Stéphane Hessel: „Empört Euch“
Wie ich gerade über den Newsticker des Deutschlandfunks erfahren habe, ist ein weiterer großer Mann unserer Zeit in der letzten Nacht im Alter von 95 Jahren von uns gegangen. Der Diplomat, Intellektuelle und Autor Stéphane Hessel, der 2010 mit dem Essay „Empört euch!“ (Original: „Indignez-vous“) weltweit bekannt wurde.

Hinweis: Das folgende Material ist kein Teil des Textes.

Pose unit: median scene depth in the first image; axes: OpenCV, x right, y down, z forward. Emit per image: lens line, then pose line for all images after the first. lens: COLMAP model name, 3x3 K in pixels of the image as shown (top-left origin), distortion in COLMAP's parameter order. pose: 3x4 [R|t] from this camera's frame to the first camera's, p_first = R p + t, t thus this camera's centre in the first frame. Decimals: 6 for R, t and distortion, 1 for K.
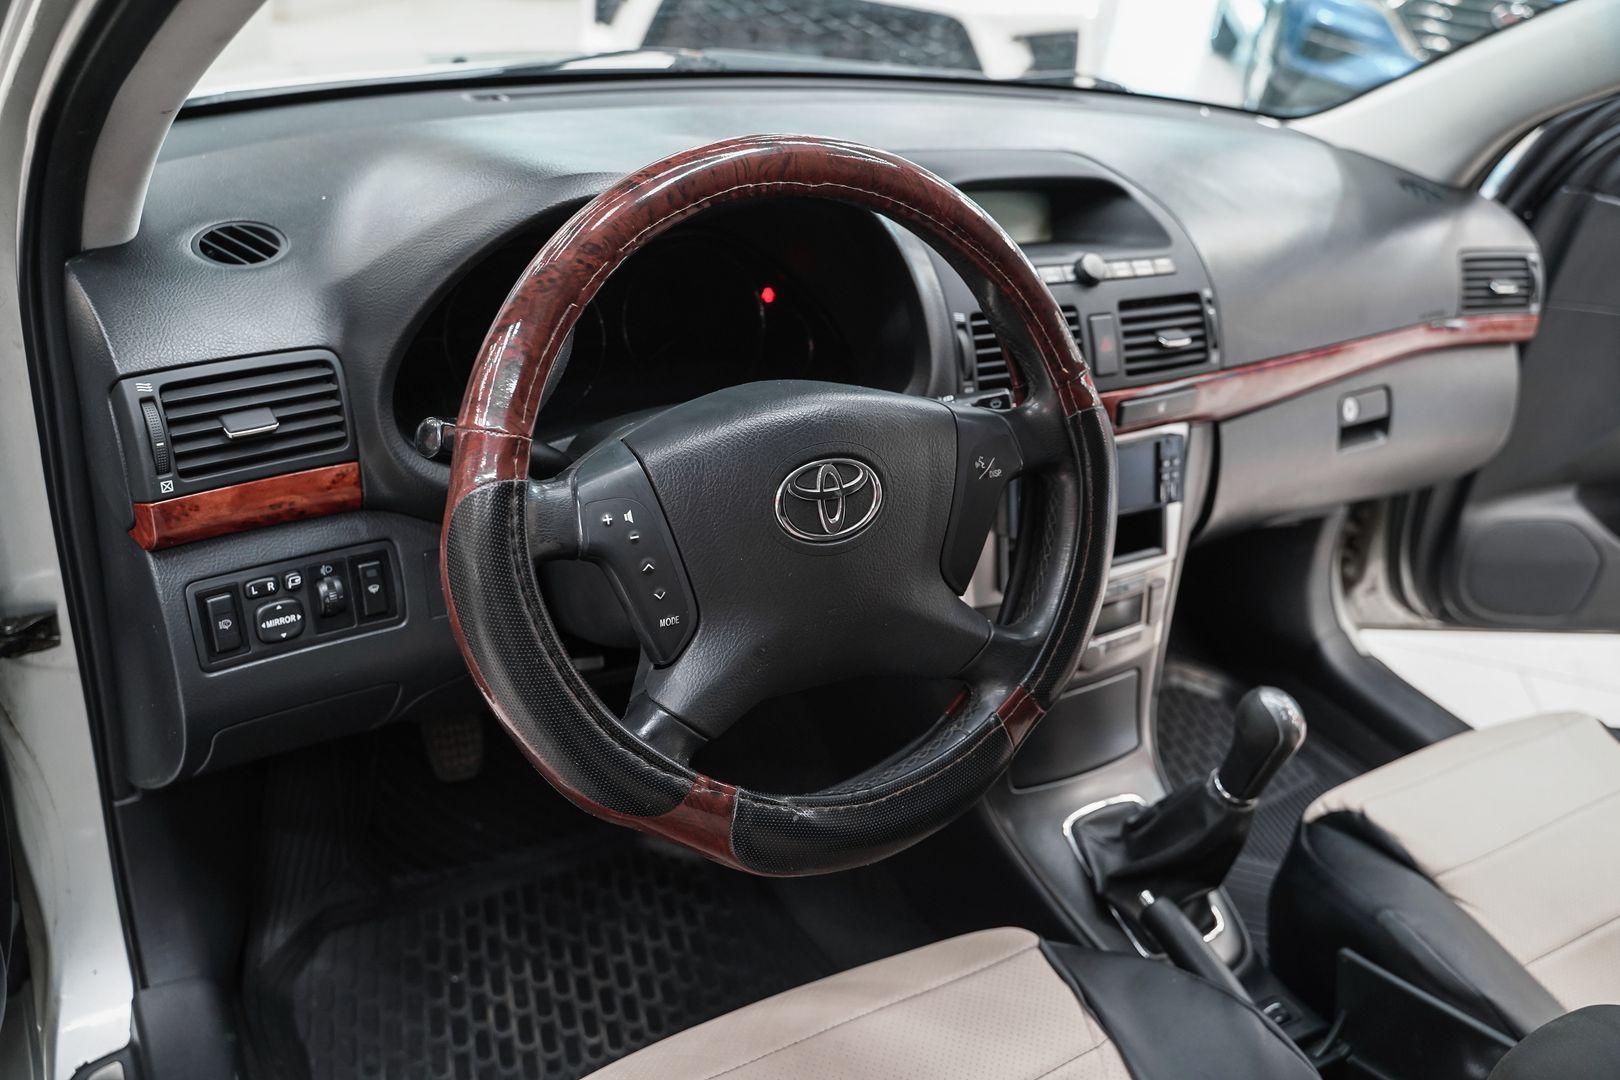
lens RADIAL K [[1330.0, 0, 819.9], [0, 1330.0, 529.3], [0, 0, 1]] dist [-0.120318, 0.095757]
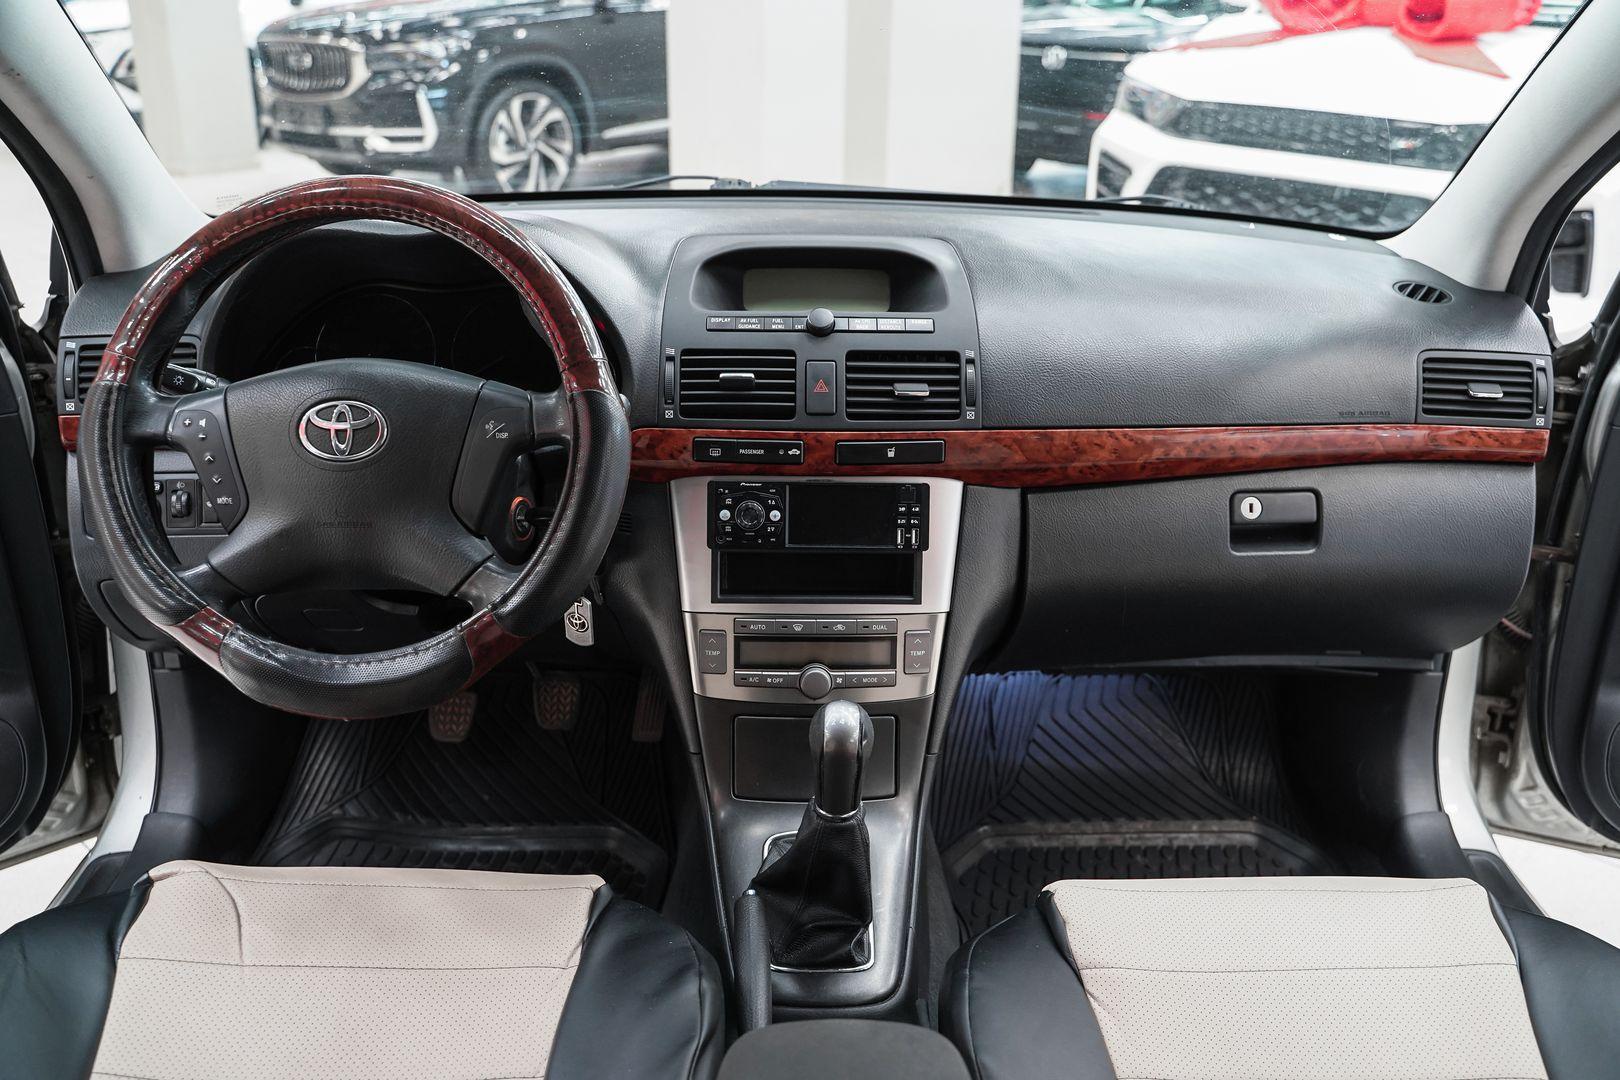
lens RADIAL K [[1330.0, 0, 841.4], [0, 1330.0, 508.0], [0, 0, 1]] dist [-0.120318, 0.095757]
pose [[0.872865, 0.072609, -0.482529, 0.731163], [-0.160261, 0.976671, -0.142936, 0.108375], [0.460894, 0.202094, 0.864138, 0.065720]]
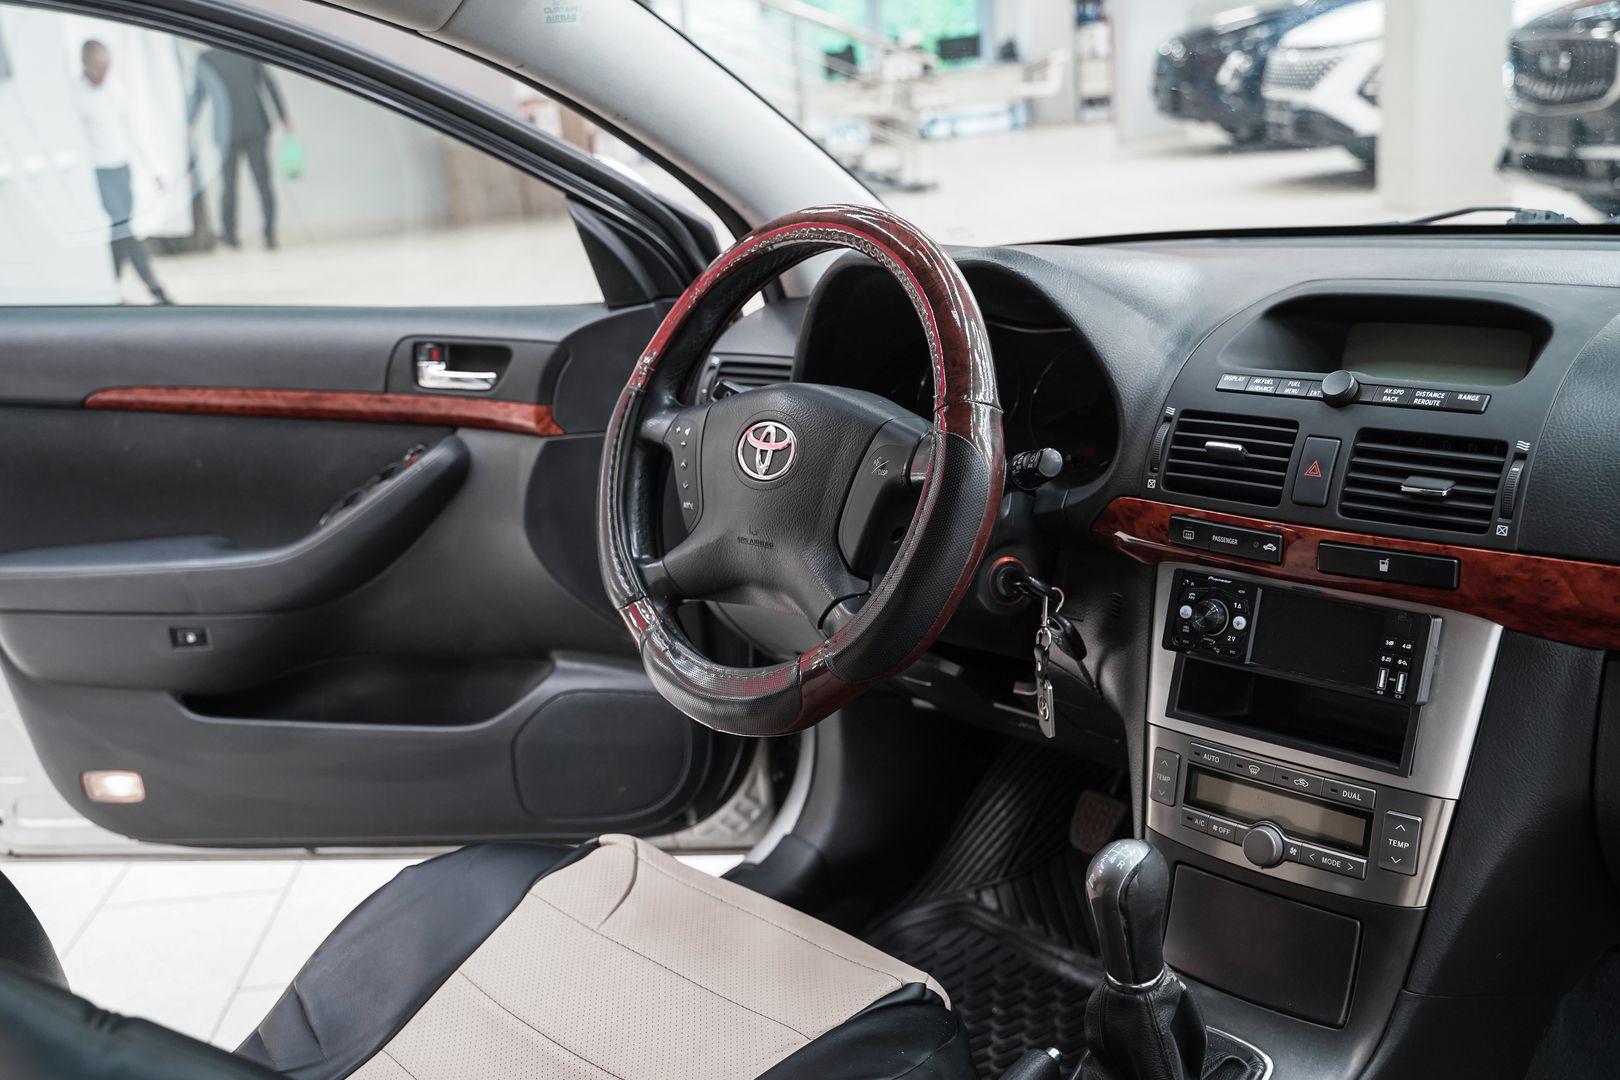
lens RADIAL K [[1734.7, 0, 786.6], [0, 1734.7, 529.4], [0, 0, 1]] dist [-0.011892, 0.000000]
pose [[0.207613, 0.119124, -0.970931, 1.179480], [-0.381226, 0.923933, 0.031841, -0.007991], [0.900868, 0.363533, 0.237233, 0.410453]]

1945 begann der einstige französische Widerstandskämpfer und KZ-Überlebende Stéphane Hessel eine Karriere als Diplomat bei den Vereinten Nationen. In dieser Funktion arbeitete er an der ersten Ausarbeitung der allgemeinen Erklärung der Menschenrechte mit, die 1948 verabschiedet wurden. Bis ins hohe Alter setzte sich Stéphane Hessel für die Menschenrechte ein, für Migranten, so genannte Illegale und Obdachlose, den Erhalt unseres Planeten sowie für den Frieden in der Welt und vor allem im Nahen Osten. Er hatte eine große Wachheit und Sensibilität gegenüber Unrecht, Inegalität und Ausbeutung. Sein Motto lautete, dass die Schlimmste aller Haltungen die Indifferenz wäre und zu sagen, man könne ja nichts dafür und man könne da doch nichts machen. Jeder als Einzelner wäre verantwortlich für die Gesamtheit und nichts und niemand würde dem Einzelnen diese Verantwortung abnehmen, sich aktiv zu engagieren.
Mit seiner Streitschrift und seinen Thesen zur Armutsschere, dem ökologischen Zustand unseres Planeten, der Behandlung von Asylbewerbern und Immigranten, dem Überangebot von Materiellem, der Diktatur durch und die Auswüchse der Finanzmärkte, dem Gesundheitssystem und vieles mehr, rüttelt er seine Leser auf fast unangenehme Weise wach. Ich sage unangenehm, da man sich beim Lesen seiner eigenen Bequemlichkeit gegenüber den bestehenden Missständen und Ungerechtigkeiten bewusst wird und durch die messerscharfen Beobachtungen eines sehr erfahrenen und klugen Mannes aus seiner alltäglichen Komfortzone des Denkens herausgerissen wird.
Sein Aufruf zum Protest gegen diese Zustände diente schon vielen als Inspiration, um sich unter anderem gegen die Folgen der Finanz- und Wirtschaftskrise aufzulehnen. Dazu gehören zum Beispiel Anhänger der Bewegungen „Occupy Wall Street“ und andere Empörte weltweit. Er ruft mit seinen scharfen Beobachtungen vor allem die junge Generation auf, sich nicht mit all diesen Gegebenheiten abzufinden und dagegen aktiv zu werden.
In dem darauf folgenden Buch „Engagiert Euch!“ (Original: „Engagez-vous“), das aus Gesprächen mit dem 25jährigen Gilles Vanderpooten entstand, intensiviert er seine moralischen Forderungen. In diesen Gesprächen, die zwischen 2009 und 2011 geführt wurden, plädiert er für einen aktiven Einsatz und Kampf gegen die von ihm aufgezeigten Ungerechtigkeiten und ruft zum Ungehorsam auf, denn es genügt nicht nur, sich zu entrüsten. Es liegt in der Verantwortung eines jeden Einzelnen, sich auch aktiv gegen die skandalösen Missstände seiner Zeit zu engagieren.